▶ **INPUT RECORDS**
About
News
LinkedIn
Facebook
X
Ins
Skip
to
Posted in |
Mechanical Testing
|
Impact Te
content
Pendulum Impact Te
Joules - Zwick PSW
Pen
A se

▶ **WHAT IS EXPECTED**
Each entry needs to be transcribed exactly.

▶ **SOLUTION TO THIS PROBLEM**
About
News
LinkedIn
Facebook
X
Ins
Skip
to
Posted in |
Mechanical Testing
|
Impact Te
content
Pendulum Impact Te
Joules - Zwick PSW
Pen
A se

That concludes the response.